With that said, here is an act of civil disobedience wherein the State loses and the civil disobedient individual is rewarded.
A nurse who was handcuffed when she refused to draw blood from a drunken-driving suspect has settled her lawsuit against a Chicago Police officer for $78,000, according to city records.
Here’s a quote from the nurse’s attorney.
“It is important to remember that nurses work for hospitals and not the Chicago Police Department,” Hofstra’s attorney Blake Horwitz said Tuesday. Horwitz said his client understands the need for officers to obtain blood samples, but “it just has to be done through proper means.”
Horowitz’s quote begins well, but then wanders off course when he concedes the State’s force backed request would be legitimate if “done through proper means.”
Handcuffed nurse settles for $78,000
Viddies of arrest at linked story.
AARP - Are You Sick or Something?
I’ll shortly hit the half century mark, and in commemoration of this auspicious event the AARP, always on the ball and in search of aging recruits to swell their ranks like an aged persons ankles, has sent me an AARP membership application, though I am assured that my admission is “guaranteed,” if I am the age of 50 or over. Isn’t that special?
The AARP “application” informs me that I will receive handsome benefits, in exchange for my sixteen dollar ($16.00) membership payment, good for one (1) year, which are as follows. The “award-winning” AARP The Magazine, AARP website access, which anyone can access anyway, the AARP Bulletin, and lots of AARP email spam in the form of newsletters. Other benefits the AARP promises are discounts on travel and other services, access to health related benefits, note that said access to health related benefits is not a guarantee of benefit, and access to financial programs.
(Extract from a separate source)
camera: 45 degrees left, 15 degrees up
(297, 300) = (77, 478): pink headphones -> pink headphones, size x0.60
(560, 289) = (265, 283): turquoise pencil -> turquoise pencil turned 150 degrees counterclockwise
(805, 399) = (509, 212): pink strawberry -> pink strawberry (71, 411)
Additionally, the AARP membership application informs me that another of the benefits I’ll enjoy for joining AARP is that they will provide a spokesperson for my rights, in case I’ve gone mute or lost my marbles I guess, to represent me in Washington and all 50 states, fighting age dimscrimination, protecting pension rights, Social Security and Medicare. My own personal lobbyist whose job is to somehow enable me to claim what I have not earned, with the State as my strong armed robber and the AARP as the State’s cheerleader. How nice.
To round out the benefits which are to accrue to me for turning 50 years old the AARP also notes that they have over 2,000 local chapters, safe driving courses, volunteer opportunities and a reduced-fee legal service network. Wow!
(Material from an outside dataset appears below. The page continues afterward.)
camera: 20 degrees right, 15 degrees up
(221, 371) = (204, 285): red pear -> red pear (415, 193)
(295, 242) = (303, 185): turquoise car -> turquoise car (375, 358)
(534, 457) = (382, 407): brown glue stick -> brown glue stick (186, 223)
In small print, on the back of the detachable AARP application, for aging folks who can still read unaided by spectacles, magnifying glass or other reading aid, I am informed that if I become an AARP member they will share my information with companies the AARP has selected to provide AARP member benefits and which “support AARP operations.” Though I can opt out of this information sharing by calling an 800 number or emailing them, if I joined, it would probably be too late for my opting out to be effective, as the application would have been processed and my information sold via payment by the selected companies’ support for AARP operations.
I’m going to pass on joining, as I do not need or want the AARP’s supposed benefits of membership, and besides, these type of groups make me want to aarp in my commode.